What processes are in place for this not happen?

If you, dear reader, don’t get anything out of this post then I hope you tune into this section. If you identify a problem address it or get it addressed; too many times I’ve seen issues just get swept under the rug only to have the same problem happen again for the next data professional to fix. As I type this I’m even taking inventory of my own practices. Always have the mindset of making your practices better; don’t become stagnant. If you become stagnant then you are not innovating. Challenge yourself daily to make an impact – you be the game changer.

Security in general?

How many times have you seen security become an afterthought? I’ve seen it my whole career; it can quickly become the end of a project. Or better yet, if you work with a lot of installs and vendors, you will have the fun ability to just make everything SA. That should do the trick; just let me hop on your network and do whatever I want to do for the install. As a data professional and more specifically since I am a DBA, it is your duty to protect the information you are responsible for. Security is something that you should take seriously from day one. Do not make this an afterthought; if you do then the repercussions could be detrimental to any business.

What could have been the outcome based on taking the prescription?
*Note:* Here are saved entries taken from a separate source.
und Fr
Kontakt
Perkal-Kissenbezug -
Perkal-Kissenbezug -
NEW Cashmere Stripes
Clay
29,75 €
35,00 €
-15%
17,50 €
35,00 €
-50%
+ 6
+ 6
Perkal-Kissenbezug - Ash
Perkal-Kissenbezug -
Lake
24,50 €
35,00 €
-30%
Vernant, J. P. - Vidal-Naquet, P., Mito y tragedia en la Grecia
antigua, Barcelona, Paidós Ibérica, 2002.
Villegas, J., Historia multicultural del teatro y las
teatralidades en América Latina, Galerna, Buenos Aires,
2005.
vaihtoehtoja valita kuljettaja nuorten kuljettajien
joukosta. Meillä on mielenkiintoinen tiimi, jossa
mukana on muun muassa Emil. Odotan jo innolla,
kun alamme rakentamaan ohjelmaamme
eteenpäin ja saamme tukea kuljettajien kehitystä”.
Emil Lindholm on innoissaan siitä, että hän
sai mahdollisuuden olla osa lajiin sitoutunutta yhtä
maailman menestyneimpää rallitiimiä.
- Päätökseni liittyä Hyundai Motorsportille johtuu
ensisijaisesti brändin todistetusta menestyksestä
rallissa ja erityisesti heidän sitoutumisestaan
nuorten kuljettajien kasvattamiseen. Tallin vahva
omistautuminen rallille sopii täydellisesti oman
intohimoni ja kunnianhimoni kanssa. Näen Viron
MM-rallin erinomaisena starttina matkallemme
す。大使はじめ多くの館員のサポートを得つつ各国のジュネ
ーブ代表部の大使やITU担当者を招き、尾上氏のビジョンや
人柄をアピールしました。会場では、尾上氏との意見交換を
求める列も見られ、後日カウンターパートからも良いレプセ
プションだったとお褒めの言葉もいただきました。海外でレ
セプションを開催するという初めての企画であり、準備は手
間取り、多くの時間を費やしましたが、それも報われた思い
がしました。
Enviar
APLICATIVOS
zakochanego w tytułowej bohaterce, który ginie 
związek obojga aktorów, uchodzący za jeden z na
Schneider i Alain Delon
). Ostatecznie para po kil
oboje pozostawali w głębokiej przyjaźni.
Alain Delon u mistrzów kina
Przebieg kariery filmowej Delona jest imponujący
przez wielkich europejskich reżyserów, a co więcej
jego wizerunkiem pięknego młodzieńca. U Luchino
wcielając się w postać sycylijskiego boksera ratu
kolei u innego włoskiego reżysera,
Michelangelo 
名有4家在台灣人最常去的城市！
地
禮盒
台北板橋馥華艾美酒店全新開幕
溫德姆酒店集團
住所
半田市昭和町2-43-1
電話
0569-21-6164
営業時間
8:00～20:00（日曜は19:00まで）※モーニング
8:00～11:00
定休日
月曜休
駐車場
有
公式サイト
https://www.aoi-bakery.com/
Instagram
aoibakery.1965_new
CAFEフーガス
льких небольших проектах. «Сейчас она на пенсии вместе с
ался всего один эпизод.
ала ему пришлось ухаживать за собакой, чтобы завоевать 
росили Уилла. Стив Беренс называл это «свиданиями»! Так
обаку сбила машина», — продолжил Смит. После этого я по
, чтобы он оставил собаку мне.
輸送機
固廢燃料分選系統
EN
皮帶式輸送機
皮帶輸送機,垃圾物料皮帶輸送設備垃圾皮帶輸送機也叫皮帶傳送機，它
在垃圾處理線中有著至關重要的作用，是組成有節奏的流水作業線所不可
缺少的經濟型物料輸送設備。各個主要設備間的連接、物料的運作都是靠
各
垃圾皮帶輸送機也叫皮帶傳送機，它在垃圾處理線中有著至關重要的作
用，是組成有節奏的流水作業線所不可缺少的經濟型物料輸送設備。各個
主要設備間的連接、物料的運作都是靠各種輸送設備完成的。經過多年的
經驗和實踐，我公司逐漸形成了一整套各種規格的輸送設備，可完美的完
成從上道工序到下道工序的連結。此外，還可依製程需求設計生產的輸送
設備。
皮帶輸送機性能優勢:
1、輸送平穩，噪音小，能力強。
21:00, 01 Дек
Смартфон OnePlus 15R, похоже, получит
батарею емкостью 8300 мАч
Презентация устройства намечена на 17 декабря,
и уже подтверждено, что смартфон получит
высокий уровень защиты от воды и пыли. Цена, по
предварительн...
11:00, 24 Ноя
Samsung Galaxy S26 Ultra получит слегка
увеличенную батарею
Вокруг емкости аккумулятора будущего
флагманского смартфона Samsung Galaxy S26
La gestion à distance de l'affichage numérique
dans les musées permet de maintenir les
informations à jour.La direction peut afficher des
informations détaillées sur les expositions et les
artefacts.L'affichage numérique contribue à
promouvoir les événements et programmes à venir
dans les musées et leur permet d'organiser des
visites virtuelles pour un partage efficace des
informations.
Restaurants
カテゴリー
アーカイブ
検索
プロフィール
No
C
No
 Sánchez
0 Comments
As you work through any issues think about the outcome of what you are doing and the impact you will make. If you are changing architecture or schema how will that affect something else down the line? Maybe you just throw in an index not knowing if it will work better or affect something else down the line. Backups????? Eh, who needs them. Let’s just shut those things off. Oh yeah, I have backups but I’ve never restored one (don’t let this be you).

These are all scenarios I’ve seen over and over again. Think about working into your daily routine and thought mentality to think about the outcome of what is being done and the impact it will have on other business functions.

Conclusion

As we move through our daily routines and become frustrated at times with issues think about these 5 questions. They are simple in essence; don’t overcomplicate things. Look for the root cause and think about how to address it properly so it does not continue to happen. Don’t sweep issues under the rug. I still remember the saying from when I was growing up ingrained in me and I’m sure some of you have heard it as well ~ “Don’t put things off until tomorrow what you can get done today.”